Comment ? Il est possible d’initier avec succès des stratégies low-risk sur le crédit, à condition de bien choisir son indicateur. L’objectif d’une stratégie low-risk est d’apporter une performance comparable à celle de la classe d’actifs considérée sur le long-terme, mais avec un niveau de risque régulièrement inférieur.

Sur le marché actions, la low-vol anomaly s’exploite en achetant les titres ayant les volatilités les plus faibles afin de bénéficier d’une meilleure rémunération du risque sur le long-terme. La stratégie analogue n’est pas intéressante sur le crédit, car hors période de stress la volatilité du crédit Investment Grade peut être très proche de celle du crédit haut rendement alors que le crédit haut rendement est bien évidemment bien plus risqué que le crédit investment grade.

Les mesures construites à partir de la duration sont bien plus efficaces pour mesurer le risque des investissements sur le crédit.
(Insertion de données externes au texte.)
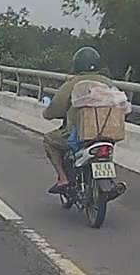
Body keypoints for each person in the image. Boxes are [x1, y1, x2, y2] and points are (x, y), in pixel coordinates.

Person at [42, 46, 114, 194]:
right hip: (106, 132)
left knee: (49, 140)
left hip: (79, 133)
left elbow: (56, 107)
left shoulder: (73, 83)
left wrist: (47, 113)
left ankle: (63, 178)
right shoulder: (108, 83)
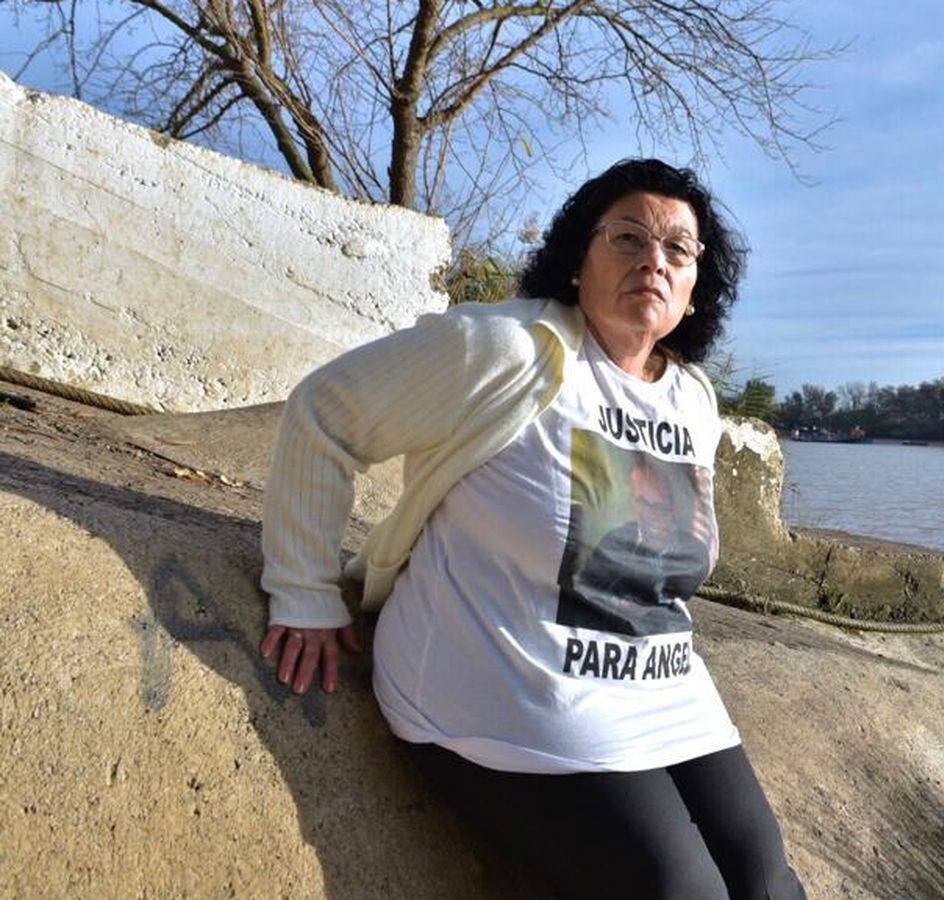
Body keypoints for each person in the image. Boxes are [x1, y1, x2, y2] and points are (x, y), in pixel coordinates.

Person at [258, 158, 807, 900]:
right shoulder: (505, 349)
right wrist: (304, 592)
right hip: (508, 679)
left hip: (660, 685)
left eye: (678, 249)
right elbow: (325, 411)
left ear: (694, 286)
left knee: (767, 880)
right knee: (682, 889)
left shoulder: (692, 398)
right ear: (579, 256)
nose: (654, 259)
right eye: (628, 237)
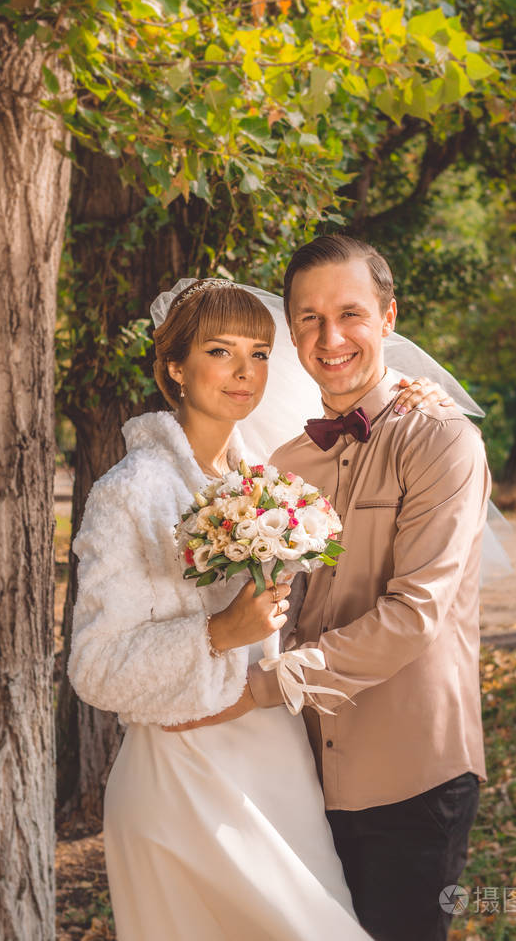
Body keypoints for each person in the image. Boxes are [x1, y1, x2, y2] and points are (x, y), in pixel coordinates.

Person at [68, 278, 449, 941]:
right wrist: (217, 632)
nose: (246, 373)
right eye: (220, 351)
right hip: (182, 775)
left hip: (279, 765)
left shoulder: (272, 478)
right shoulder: (128, 494)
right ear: (176, 368)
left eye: (260, 352)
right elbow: (93, 669)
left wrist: (412, 402)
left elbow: (372, 450)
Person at [200, 235, 491, 941]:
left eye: (351, 313)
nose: (330, 337)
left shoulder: (442, 441)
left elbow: (414, 614)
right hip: (299, 770)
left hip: (410, 773)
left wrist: (262, 687)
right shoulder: (288, 459)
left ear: (388, 317)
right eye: (308, 318)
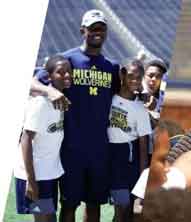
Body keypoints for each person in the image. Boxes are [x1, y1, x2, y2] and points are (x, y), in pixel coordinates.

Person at [30, 9, 121, 222]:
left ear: (106, 31)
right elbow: (33, 81)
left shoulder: (111, 67)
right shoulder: (67, 60)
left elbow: (122, 95)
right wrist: (50, 90)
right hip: (71, 148)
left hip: (100, 148)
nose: (97, 32)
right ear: (83, 30)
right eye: (92, 28)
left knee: (94, 206)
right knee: (69, 205)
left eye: (101, 28)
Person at [14, 55, 72, 222]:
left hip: (48, 173)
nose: (67, 75)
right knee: (44, 219)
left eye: (69, 71)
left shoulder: (59, 98)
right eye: (61, 72)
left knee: (49, 218)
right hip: (35, 175)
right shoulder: (41, 103)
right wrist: (31, 180)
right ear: (49, 76)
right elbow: (26, 140)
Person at [107, 59, 152, 222]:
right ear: (122, 75)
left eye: (139, 78)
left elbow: (143, 145)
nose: (134, 80)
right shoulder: (109, 98)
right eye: (131, 76)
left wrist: (142, 179)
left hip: (129, 161)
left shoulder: (140, 108)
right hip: (111, 158)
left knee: (126, 210)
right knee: (120, 208)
La littérature académique plébiscite la mesure DTS (sensibilité x spread) qui reflète bien le fait que des obligations d’entreprise à faible spread et duration longue peuvent porter autant de risque que des obligations d’entreprise à spread élevé et duration courte. Contrairement à la volatilité, cette mesure ne nécessite que des données instantanées. L’indicateur n’est donc pas impacté par le vieillissement des titres, ni par les nouvelles émissions dans l’univers. Cela facilite la comparaison des titres et la réalisation de backtests sur le crédit !

Pour obtenir une performance comparable à celle du crédit investment grade sur le long-terme avec un niveau de risque régulièrement inférieur, CPR AM a choisi de combiner la mesure de risque DTS avec un encadrement rigoureux du risque spécifique, et des sources de rendement structurelles pour ne pas dégrader la performance. Le contrôle du risque de liquidité des émetteurs en portefeuille est également un élément important du process.
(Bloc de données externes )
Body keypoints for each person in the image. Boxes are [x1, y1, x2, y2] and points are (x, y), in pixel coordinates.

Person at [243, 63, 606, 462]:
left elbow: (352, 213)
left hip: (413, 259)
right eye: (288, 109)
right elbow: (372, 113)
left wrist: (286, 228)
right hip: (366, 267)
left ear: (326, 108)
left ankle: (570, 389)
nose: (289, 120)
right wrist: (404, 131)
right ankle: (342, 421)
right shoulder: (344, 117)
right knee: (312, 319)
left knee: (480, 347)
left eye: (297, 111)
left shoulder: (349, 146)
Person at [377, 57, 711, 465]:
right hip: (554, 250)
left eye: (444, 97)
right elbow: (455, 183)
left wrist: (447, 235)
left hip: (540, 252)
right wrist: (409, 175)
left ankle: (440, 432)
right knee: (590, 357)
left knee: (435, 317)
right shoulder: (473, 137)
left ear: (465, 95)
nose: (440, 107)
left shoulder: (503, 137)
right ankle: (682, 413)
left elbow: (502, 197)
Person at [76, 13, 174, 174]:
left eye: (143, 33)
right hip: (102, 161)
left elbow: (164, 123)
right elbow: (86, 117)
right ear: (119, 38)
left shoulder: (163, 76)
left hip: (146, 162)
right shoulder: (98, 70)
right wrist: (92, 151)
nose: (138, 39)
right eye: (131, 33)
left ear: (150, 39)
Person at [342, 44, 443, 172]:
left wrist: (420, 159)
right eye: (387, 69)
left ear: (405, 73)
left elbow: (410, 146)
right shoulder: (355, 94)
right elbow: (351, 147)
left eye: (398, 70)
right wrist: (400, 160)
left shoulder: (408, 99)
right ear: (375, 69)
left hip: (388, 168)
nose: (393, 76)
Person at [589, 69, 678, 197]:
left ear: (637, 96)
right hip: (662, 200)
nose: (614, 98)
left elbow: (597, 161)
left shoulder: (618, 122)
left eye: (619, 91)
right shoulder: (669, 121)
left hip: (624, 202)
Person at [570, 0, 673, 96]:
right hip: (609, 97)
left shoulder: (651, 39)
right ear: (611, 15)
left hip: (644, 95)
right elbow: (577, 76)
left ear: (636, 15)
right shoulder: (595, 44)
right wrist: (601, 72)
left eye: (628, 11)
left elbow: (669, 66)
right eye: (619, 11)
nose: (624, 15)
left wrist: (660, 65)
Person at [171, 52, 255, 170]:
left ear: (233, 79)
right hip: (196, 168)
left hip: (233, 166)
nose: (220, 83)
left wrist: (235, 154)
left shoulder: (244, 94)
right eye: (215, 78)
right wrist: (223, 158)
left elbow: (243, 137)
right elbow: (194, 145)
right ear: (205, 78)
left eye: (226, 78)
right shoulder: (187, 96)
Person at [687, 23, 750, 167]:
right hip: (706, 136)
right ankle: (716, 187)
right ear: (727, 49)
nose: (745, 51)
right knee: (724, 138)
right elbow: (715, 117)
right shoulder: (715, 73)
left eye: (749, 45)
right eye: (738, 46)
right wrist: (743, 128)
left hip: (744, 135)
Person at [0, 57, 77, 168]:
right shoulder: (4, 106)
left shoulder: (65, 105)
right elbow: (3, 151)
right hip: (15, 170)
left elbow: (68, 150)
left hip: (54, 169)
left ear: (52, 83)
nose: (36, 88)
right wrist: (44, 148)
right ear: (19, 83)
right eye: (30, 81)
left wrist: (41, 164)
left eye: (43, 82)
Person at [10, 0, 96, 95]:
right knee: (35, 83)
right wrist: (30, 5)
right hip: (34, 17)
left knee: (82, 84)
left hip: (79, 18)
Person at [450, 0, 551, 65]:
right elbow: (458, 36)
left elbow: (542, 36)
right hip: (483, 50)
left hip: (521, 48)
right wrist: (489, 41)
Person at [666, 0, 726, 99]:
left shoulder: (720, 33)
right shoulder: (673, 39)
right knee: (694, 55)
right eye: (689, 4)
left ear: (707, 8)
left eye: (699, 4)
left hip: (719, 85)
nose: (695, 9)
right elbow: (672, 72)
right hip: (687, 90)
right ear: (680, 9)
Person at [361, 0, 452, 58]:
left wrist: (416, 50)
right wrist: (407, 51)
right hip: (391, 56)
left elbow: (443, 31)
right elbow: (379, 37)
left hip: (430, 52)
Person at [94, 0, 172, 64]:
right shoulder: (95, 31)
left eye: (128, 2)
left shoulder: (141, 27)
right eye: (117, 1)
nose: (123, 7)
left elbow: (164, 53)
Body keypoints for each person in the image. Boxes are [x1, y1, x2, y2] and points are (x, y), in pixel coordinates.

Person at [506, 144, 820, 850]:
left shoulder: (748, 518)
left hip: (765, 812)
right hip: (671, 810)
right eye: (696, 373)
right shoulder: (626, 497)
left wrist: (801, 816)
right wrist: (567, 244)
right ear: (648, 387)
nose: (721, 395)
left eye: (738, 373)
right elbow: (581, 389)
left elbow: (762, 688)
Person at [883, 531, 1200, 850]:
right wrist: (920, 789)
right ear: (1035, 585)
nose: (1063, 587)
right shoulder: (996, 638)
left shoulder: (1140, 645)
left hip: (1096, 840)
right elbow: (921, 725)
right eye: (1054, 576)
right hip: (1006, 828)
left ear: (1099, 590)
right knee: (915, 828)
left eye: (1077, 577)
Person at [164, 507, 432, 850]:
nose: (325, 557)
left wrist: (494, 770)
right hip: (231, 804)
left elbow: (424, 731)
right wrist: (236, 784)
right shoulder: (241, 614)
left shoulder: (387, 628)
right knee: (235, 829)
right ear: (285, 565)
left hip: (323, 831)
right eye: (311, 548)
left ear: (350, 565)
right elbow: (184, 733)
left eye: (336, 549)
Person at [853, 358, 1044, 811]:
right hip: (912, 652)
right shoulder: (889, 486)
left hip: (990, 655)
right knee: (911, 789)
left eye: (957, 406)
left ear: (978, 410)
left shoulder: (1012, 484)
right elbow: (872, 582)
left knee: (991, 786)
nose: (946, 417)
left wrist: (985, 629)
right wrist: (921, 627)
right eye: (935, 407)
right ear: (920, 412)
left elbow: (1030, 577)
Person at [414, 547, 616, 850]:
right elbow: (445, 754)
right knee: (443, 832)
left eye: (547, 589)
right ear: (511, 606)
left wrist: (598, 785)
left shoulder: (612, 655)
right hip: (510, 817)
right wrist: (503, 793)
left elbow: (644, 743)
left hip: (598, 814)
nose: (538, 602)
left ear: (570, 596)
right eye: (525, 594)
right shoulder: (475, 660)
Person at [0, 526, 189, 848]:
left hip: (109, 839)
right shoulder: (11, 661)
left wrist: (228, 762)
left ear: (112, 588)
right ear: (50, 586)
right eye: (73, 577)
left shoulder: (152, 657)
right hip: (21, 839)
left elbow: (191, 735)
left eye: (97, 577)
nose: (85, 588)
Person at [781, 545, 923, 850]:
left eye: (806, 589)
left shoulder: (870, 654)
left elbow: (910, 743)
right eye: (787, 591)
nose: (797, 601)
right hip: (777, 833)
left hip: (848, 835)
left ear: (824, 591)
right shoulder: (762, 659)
Notre analyse s’attache à filtrer les émetteurs présentant un risque spécifique important, soit pour des raisons fondamentales, identifiées par l’équipe analyse crédit, soit pour des raisons extra-financières, identifiées par notre approche ESG par les risques propriétaire.

L’analyse de l’univers d’investissement crédit révèle que le risque de duration est mal rémunéré sur longue période, et que les titres notés dans le bas de la catégorie investissement grade offrent la meilleure rémunération du risque sur longue période. Cela incite à conserver en portefeuille des titres d’une maturité comprise entre 1 à 5 ans, avec un focus sur les émetteurs BBB.
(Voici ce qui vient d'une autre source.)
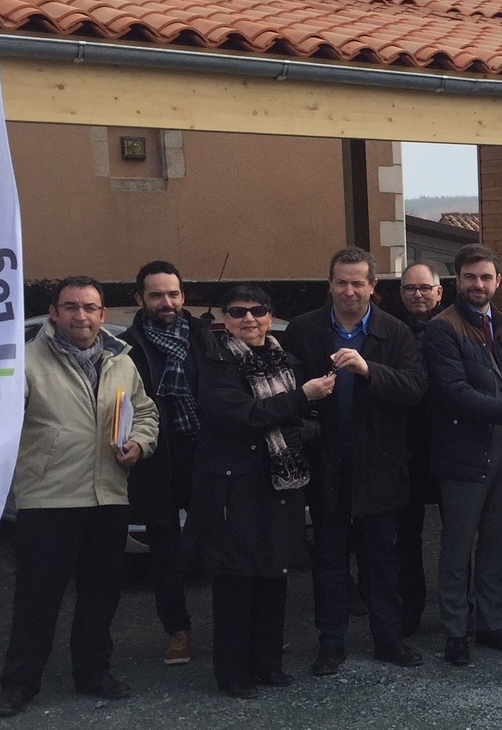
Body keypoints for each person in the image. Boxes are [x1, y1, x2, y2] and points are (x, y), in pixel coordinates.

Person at [0, 277, 160, 718]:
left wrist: (141, 443)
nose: (79, 316)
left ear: (103, 315)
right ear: (54, 312)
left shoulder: (121, 360)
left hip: (107, 497)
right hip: (49, 499)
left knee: (100, 596)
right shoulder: (24, 362)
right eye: (70, 307)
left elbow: (144, 412)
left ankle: (93, 672)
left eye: (89, 307)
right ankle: (19, 683)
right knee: (37, 599)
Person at [282, 247, 428, 674]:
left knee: (383, 557)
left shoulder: (394, 332)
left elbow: (416, 389)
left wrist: (369, 371)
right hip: (326, 464)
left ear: (372, 287)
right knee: (328, 559)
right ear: (329, 285)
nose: (349, 291)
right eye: (341, 283)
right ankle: (331, 643)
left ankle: (388, 638)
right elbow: (285, 392)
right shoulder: (304, 331)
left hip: (380, 463)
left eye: (357, 283)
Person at [190, 286, 332, 699]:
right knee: (236, 580)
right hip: (235, 485)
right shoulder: (216, 361)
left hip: (282, 482)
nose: (248, 319)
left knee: (275, 575)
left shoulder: (287, 360)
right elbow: (240, 416)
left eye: (258, 311)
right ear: (225, 318)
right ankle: (233, 675)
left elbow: (312, 421)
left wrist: (303, 426)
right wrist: (300, 398)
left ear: (270, 316)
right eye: (238, 312)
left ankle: (268, 664)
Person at [424, 243, 502, 666]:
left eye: (486, 277)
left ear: (498, 281)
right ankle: (456, 630)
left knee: (497, 544)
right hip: (464, 452)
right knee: (458, 546)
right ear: (457, 281)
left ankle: (493, 624)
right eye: (470, 277)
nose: (478, 285)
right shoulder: (442, 329)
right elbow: (456, 394)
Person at [122, 260, 211, 667]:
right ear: (140, 299)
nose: (167, 302)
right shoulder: (126, 347)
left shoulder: (204, 339)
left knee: (221, 545)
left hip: (206, 456)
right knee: (165, 555)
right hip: (158, 460)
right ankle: (178, 631)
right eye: (156, 294)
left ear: (183, 296)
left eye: (173, 293)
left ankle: (233, 628)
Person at [393, 261, 445, 636]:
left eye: (425, 288)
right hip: (402, 449)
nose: (418, 294)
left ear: (439, 292)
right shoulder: (388, 332)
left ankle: (459, 610)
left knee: (456, 534)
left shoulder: (454, 330)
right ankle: (410, 609)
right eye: (411, 288)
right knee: (405, 537)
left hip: (448, 445)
Nous estimons qu’il ne faut pas exclure immédiatement de l’univers les émetteurs qui passent BB, dit fallen angels, pour éviter la cristallisation des pertes au moment de la dégradation. Statistiquement, la hausse de spread a lieu avant la dégradation du rating, et la recovery se produit après. Par ailleurs, notre gestion ne suit pas une approche systématique à 100%, et s’autorise à investir sur le marché primaire pour capter les primes d’émissions.

La stratégie du fonds est prometteuse. Les résultats de nos simulations montrent que l’approche permet d’atteindre une performance comparable à celle du crédit euro Investment Grade sur le long terme, tout en réduisant de 30 % la volatilité et de 40 % le risque de perte maximale (MDD).